2) Even if there was such an implied term, as the layoff extended beyond 35 weeks, the ESA deemed it to be a retroactive dismissal and thus this implied term would be in violation of the ESA.

My Comments:

This case is very fact specific.

At the time of both layoffs there was no Infectious Disease Emergency Leave in the ESA. However we now know that in light of the recent case of Coutinho v.
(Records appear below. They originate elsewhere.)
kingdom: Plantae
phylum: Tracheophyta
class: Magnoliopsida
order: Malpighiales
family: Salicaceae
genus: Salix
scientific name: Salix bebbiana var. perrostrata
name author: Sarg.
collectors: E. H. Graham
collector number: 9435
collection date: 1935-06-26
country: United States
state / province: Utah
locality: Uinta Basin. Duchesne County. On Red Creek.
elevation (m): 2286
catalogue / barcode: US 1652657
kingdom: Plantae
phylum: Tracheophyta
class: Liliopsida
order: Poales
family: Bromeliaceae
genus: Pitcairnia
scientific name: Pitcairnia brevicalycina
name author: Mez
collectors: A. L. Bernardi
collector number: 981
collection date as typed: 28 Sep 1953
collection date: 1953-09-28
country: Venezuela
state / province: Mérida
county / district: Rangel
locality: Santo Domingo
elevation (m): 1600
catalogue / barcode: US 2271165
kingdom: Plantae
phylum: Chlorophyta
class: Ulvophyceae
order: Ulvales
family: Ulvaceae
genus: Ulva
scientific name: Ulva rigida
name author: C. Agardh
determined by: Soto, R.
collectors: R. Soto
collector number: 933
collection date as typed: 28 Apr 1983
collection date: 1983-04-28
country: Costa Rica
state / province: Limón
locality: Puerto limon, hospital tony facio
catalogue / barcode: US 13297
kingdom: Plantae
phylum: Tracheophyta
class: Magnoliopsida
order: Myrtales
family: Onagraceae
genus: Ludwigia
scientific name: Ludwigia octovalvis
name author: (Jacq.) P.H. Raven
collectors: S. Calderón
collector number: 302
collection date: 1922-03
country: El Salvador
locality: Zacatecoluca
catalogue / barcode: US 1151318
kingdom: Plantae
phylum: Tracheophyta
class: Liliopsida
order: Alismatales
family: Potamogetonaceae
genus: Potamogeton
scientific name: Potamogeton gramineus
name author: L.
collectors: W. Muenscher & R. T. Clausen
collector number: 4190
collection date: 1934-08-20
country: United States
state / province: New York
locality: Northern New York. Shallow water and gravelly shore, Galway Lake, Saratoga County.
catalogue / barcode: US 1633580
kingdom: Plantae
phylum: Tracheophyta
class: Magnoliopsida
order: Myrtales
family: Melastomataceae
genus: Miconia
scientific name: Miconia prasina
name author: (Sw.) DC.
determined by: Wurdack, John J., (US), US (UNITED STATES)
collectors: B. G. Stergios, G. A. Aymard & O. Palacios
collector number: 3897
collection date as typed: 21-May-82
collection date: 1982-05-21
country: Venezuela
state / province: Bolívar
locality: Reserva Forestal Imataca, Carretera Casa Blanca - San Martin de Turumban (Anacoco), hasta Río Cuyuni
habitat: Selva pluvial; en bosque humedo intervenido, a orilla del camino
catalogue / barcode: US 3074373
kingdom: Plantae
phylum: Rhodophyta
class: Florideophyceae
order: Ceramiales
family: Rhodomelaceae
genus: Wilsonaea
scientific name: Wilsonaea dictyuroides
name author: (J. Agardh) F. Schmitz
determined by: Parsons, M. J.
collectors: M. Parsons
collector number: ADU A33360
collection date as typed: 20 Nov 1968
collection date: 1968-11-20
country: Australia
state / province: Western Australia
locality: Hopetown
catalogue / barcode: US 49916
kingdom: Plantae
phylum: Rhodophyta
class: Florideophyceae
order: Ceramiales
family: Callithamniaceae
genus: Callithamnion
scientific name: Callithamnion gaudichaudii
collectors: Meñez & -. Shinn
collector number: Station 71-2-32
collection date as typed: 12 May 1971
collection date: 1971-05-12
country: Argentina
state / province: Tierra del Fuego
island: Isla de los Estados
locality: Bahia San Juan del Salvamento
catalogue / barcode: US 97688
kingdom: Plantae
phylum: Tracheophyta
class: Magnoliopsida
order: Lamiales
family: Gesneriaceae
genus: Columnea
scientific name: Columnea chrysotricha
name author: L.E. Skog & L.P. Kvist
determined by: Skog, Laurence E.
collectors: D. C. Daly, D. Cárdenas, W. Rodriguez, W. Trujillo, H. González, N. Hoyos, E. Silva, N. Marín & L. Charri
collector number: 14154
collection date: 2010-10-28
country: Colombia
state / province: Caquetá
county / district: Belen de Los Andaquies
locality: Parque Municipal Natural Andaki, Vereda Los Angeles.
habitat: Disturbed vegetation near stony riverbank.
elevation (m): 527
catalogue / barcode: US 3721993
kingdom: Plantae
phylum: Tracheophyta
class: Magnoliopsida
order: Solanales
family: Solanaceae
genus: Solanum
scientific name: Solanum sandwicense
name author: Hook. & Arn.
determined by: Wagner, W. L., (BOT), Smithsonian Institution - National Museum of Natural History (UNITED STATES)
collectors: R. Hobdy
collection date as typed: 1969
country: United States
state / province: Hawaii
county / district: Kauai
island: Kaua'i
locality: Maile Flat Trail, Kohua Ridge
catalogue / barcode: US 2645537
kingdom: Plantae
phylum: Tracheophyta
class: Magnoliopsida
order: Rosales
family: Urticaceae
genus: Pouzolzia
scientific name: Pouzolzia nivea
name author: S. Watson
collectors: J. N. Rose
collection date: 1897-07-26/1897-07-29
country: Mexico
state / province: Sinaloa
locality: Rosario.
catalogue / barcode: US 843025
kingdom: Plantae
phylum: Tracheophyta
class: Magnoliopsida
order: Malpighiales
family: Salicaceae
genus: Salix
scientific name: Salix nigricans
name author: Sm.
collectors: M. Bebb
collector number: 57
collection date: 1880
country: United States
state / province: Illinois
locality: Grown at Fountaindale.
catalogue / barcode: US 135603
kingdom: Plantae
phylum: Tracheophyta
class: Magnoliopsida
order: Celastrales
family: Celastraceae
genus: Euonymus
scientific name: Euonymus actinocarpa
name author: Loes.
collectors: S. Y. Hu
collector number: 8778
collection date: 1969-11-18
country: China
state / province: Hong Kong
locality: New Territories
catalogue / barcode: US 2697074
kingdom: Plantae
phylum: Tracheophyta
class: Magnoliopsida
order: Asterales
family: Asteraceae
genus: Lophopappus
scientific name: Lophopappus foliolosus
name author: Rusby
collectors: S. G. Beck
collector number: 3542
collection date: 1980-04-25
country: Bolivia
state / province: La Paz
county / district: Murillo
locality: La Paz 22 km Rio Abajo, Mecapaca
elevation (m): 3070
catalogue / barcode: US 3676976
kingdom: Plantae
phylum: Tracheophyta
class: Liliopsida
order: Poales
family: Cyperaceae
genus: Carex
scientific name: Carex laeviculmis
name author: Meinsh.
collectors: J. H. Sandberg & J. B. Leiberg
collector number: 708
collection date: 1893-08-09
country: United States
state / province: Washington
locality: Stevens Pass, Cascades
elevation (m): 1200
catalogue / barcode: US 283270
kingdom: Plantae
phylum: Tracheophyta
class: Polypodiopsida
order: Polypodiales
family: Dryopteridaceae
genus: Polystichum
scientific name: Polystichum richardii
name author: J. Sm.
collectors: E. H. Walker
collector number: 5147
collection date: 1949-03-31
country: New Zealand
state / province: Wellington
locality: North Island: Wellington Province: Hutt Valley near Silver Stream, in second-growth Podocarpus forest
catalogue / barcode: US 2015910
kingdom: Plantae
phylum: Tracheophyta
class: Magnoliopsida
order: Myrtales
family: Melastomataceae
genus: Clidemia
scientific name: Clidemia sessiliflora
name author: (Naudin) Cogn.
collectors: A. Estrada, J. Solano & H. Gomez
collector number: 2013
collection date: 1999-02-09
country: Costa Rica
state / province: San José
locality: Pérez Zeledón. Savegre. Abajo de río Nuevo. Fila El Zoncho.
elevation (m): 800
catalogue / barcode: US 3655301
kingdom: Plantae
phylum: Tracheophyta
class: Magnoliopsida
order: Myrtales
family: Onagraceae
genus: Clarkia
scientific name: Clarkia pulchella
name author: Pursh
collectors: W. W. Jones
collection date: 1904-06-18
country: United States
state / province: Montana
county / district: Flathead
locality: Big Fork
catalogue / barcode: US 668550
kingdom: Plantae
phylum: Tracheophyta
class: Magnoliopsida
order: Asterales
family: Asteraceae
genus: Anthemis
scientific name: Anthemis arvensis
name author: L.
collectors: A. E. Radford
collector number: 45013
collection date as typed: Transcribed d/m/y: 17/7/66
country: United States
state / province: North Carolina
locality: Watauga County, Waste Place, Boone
Ocular Health Centre Ltd., 2021 ONSC 3076 that the existence of that legislation does not prevent the plaintiff from claiming constructive dismissal 

This case starts to deal with the more interesting and troubling question of frustration of contract. If when  the employer is shut down by governmental mandate and therefore is prohibited from using the services of the employee does the the employment contract become  frustrated? This issue  remains to be determined in future cases.

ALERT: Winning plaintiff counsel was Jordan Reiner of Lecker and Associates in which my brilliant son, Matthew Fisher, is a partner.